Tesla CEO Elon Musk has been opposed to the idea of using LIDAR for self-driving cars stating that the same benefits can be achieved at a cheaper cost when used with cameras and radar. using “I don’t think you need LIDAR … you can do this all with passive optical and then with maybe one forward radar”, Musk said during a press conference last October. “I think that completely solves it without the use of LIDAR. I’m not a big fan of LIDAR, I don’t think it makes sense in this context.”
Though a Tesla Model S with LIDAR equipment was spotted cruising through the streets near Tesla’s headquarters in Palo Alto, CA, which led to further speculation that perhaps Tesla is reconsidering its use of of LIDAR hardware in its next generation Autopilot, a new tweet from Musk reveals that Tesla will continue its stance on using radar technology. The Tesla CEO writes via Twitter, “Working on using existing Tesla radar by itself (decoupled from camera) w temporal smoothing to create a coarse point cloud, like lidar”
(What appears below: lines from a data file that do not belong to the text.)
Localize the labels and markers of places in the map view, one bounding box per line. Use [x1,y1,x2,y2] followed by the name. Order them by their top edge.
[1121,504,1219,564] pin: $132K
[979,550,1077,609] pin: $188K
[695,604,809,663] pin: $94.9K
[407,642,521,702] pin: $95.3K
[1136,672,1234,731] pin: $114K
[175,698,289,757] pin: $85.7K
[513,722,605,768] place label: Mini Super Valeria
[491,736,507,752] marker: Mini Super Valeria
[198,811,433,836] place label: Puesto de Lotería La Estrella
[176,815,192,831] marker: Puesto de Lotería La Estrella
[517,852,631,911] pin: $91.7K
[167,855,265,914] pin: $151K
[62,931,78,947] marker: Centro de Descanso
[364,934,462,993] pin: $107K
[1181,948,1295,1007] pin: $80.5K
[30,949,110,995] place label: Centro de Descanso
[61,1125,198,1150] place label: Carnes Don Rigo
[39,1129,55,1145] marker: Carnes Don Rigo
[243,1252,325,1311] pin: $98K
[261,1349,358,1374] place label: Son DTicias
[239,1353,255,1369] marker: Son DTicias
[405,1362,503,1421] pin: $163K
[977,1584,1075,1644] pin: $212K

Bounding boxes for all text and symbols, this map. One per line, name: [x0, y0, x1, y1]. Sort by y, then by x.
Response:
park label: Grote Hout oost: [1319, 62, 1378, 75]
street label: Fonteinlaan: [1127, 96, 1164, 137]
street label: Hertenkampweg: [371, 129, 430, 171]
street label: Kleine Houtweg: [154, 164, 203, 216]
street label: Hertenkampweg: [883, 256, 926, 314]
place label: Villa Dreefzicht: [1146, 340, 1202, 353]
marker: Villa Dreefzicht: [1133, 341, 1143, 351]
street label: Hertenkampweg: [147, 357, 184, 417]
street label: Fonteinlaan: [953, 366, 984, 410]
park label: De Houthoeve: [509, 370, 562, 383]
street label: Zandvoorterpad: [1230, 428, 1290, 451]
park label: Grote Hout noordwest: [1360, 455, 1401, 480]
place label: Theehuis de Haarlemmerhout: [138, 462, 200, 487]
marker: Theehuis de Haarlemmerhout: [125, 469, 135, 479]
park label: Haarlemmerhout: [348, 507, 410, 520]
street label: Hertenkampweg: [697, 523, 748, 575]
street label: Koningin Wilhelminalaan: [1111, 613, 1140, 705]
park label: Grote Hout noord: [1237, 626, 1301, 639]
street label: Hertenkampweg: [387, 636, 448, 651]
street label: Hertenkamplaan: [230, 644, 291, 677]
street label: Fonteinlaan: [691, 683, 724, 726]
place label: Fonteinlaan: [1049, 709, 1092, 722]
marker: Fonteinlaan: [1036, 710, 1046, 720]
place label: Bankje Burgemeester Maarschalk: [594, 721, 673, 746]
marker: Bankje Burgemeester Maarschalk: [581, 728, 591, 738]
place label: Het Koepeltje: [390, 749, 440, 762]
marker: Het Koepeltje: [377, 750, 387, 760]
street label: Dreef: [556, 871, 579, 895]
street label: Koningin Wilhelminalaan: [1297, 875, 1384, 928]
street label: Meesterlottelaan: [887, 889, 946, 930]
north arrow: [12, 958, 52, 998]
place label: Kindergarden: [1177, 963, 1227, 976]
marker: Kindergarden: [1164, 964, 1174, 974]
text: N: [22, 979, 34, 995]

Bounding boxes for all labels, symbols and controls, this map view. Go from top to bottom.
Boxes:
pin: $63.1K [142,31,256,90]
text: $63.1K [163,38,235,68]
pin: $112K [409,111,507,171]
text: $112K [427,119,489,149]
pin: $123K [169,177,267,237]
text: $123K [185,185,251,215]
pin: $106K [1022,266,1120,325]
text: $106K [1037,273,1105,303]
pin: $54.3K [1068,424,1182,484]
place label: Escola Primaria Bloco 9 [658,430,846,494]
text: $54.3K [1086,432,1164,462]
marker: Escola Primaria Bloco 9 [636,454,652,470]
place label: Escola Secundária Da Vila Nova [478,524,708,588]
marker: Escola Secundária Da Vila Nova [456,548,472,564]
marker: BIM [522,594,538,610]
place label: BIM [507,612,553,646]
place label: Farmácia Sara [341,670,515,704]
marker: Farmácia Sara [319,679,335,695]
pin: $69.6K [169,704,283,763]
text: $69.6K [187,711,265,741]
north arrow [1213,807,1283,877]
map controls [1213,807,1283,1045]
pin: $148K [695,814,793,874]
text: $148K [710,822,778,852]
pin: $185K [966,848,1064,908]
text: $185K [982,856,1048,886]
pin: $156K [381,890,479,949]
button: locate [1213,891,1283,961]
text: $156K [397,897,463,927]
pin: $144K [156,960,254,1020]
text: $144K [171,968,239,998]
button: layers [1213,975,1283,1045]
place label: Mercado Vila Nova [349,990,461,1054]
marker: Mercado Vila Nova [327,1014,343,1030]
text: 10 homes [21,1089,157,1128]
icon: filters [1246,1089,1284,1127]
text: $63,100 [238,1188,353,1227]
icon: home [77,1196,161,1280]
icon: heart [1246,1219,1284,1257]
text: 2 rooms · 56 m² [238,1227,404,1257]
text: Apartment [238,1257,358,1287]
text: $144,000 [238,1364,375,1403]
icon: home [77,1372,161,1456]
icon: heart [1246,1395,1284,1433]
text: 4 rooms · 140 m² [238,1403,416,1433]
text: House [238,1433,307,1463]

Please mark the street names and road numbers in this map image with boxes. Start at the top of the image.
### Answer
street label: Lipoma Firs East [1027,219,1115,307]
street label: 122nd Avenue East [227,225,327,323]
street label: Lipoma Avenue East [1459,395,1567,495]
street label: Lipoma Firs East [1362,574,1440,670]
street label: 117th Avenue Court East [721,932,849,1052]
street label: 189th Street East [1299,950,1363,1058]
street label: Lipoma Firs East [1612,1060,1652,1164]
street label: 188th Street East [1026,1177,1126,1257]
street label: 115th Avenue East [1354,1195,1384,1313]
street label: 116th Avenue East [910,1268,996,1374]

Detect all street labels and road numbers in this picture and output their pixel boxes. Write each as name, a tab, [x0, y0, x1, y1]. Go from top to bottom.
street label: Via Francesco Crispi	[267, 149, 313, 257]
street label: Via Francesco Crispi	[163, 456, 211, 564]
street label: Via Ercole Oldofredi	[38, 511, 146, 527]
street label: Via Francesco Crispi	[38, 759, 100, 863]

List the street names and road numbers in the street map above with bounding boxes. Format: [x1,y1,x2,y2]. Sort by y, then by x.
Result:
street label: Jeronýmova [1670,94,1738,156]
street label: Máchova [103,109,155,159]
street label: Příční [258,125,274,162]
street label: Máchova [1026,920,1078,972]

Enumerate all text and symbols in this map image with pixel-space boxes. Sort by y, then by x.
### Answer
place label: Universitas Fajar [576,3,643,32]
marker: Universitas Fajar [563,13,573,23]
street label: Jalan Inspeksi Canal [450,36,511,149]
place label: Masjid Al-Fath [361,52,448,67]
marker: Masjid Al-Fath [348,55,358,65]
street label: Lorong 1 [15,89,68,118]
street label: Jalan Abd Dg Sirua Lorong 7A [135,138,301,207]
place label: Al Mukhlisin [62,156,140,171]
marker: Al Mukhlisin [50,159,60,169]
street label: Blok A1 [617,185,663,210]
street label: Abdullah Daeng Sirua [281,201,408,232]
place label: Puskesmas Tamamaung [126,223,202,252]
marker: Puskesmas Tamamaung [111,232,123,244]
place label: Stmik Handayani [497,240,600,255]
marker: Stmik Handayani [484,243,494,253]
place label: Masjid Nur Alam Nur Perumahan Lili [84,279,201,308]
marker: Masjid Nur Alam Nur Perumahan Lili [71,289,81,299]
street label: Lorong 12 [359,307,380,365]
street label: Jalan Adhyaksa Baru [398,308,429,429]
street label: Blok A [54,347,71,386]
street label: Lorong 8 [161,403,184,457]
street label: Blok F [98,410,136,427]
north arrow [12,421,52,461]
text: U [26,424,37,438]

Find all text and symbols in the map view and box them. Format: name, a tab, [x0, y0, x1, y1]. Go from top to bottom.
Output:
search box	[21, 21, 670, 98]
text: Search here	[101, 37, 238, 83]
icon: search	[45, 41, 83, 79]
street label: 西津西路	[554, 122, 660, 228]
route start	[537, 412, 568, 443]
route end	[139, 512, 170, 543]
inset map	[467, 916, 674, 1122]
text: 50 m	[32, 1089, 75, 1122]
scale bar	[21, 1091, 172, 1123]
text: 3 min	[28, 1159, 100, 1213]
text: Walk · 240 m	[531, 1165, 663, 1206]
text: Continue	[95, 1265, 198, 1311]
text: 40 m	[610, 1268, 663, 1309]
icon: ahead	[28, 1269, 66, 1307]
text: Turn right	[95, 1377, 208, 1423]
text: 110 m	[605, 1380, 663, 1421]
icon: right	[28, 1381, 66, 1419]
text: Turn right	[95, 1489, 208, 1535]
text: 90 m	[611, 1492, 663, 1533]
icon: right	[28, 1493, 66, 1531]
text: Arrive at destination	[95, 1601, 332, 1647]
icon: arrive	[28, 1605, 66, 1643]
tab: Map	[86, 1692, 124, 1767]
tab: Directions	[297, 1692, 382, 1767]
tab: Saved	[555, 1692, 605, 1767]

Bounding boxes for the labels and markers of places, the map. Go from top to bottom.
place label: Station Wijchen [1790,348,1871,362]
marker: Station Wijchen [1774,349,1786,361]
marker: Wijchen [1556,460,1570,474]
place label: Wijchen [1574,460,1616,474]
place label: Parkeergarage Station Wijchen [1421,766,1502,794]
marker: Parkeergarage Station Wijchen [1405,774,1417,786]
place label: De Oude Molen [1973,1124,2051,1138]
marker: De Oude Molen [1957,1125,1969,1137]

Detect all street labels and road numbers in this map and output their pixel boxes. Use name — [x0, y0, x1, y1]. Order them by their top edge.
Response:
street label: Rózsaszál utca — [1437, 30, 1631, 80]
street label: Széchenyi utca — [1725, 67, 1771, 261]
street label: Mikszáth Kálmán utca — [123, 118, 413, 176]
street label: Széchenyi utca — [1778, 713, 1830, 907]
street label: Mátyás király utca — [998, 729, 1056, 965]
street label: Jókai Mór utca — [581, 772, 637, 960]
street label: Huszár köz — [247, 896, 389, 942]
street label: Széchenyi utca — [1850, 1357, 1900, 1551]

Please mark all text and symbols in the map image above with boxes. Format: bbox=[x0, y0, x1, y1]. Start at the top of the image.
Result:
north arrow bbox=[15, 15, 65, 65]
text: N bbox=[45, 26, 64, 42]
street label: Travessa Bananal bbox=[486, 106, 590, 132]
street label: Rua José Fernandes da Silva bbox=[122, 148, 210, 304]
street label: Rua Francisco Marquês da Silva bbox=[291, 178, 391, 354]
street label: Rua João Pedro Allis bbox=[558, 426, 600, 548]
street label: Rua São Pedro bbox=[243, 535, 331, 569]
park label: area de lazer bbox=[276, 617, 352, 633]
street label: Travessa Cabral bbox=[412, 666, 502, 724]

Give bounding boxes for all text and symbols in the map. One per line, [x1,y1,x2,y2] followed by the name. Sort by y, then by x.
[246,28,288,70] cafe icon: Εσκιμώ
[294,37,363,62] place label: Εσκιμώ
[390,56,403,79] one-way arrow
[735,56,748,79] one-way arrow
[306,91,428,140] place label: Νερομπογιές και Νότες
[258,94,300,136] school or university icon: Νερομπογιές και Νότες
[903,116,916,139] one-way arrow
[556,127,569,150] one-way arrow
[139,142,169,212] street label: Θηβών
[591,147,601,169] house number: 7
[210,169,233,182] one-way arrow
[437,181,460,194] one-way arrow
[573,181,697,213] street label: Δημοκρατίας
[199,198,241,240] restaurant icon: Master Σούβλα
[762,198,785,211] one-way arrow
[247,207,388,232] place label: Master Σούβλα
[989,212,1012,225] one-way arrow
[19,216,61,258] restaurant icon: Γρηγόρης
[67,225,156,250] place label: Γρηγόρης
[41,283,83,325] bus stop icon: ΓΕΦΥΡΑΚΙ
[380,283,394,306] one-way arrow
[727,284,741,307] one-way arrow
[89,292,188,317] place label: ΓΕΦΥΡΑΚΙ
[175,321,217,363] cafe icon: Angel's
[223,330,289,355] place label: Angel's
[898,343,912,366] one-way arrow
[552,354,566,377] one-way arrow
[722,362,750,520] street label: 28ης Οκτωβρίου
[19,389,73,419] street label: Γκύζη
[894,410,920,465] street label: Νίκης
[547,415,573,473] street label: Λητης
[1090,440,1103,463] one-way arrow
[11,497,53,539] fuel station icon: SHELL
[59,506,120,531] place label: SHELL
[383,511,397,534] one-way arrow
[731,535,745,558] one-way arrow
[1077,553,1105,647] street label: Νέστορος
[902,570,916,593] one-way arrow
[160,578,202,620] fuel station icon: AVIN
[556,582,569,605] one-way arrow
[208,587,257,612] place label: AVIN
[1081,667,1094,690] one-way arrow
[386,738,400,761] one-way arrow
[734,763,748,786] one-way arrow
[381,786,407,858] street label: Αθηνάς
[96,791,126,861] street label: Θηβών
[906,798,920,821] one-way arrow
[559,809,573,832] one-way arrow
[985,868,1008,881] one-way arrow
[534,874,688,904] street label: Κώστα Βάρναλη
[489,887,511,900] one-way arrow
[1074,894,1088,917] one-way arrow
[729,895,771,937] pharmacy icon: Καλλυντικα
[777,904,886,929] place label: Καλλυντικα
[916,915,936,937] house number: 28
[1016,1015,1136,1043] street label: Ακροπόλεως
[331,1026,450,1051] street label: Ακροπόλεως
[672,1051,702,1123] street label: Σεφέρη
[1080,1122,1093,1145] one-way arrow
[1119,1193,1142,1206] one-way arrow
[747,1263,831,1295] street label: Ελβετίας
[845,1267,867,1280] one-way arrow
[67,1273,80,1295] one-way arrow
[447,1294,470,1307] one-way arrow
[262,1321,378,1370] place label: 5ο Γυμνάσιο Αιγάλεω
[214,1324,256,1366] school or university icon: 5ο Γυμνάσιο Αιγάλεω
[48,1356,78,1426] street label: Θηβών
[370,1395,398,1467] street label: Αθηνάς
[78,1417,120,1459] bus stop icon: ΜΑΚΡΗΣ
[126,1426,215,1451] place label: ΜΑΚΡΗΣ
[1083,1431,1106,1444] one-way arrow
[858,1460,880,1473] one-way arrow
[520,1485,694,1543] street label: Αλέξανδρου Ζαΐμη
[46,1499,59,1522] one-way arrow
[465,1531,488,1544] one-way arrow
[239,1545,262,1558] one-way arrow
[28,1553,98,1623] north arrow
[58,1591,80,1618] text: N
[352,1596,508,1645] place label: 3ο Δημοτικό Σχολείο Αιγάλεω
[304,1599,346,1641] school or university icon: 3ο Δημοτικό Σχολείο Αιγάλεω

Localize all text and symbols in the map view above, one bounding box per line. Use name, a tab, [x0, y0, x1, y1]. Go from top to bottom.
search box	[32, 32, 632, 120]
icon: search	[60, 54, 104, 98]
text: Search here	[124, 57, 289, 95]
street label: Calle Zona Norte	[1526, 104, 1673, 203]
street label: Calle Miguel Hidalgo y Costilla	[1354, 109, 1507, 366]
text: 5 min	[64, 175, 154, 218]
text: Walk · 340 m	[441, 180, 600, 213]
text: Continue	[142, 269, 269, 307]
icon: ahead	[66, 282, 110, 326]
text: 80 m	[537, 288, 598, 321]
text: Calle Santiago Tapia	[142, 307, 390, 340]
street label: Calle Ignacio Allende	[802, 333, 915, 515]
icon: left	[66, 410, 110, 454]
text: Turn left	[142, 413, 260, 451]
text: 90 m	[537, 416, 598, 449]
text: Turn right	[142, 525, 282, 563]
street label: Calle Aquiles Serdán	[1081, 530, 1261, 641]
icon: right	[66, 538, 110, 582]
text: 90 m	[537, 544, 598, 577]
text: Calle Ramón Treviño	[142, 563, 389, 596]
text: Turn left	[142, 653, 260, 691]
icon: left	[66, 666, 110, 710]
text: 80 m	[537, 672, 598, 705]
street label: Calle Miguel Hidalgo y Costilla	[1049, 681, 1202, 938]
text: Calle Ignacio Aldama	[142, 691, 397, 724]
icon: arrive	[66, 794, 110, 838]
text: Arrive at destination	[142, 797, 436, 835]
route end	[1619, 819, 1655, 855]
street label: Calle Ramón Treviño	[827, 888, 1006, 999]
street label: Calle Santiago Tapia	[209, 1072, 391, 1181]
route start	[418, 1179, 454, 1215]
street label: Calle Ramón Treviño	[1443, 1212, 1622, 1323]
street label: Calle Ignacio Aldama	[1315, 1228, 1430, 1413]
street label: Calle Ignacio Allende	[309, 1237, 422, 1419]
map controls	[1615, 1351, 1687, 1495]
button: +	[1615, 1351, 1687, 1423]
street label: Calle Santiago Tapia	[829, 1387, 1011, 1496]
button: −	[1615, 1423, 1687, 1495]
Good thing about radar is that, unlike lidar (which is visible wavelength), it can see through rain, snow, fog and dust
— Elon Musk (@elonmusk) July 15, 2016
Despite Musk’s stated case against LIDAR, Google believes infrared LIDAR technology used for creating a 3D map of its vehicle’s surroundings is the answer to autonomous cars. Industry experts on self-driving cars believe Joshua Brown’s fatal accident which saw his Autopilot enabled Model S crash into a white tractor trailer against a brightly lit sky, could have been prevented if LIDAR technology was used.
But despite the tragedy, it would seem that LIDAR will not be part of the equation for future versions of Autopilot. “Good thing about radar is that, unlike lidar (which is visible wavelength), it can see through rain, snow, fog and dust”, says Musk on Twitter.
But what about the array of cameras observed on a Model S test mule spotted outside of Pittsburgh recently? A careful observer can make out a number of additional cameras behind the windshield and some oddly positioned across the front bumper. From outward appearances, it looks like the test mule was set up in a way that would allow Tesla engineers to assess the capabilities of past, present, and future Autopilot hardware simultaneously. Being able to compare data from different sensors under exactly the same ambient lighting and weather conditions could give Tesla engineers valuable feedback about which sensors perform best under a variety of circumstances.
In the wake of the news that NHTSA and NTSB have opened investigations into how Autopilot operates and its safety, changes may be in the offing, but don’t expect to see a LIDAR system in place.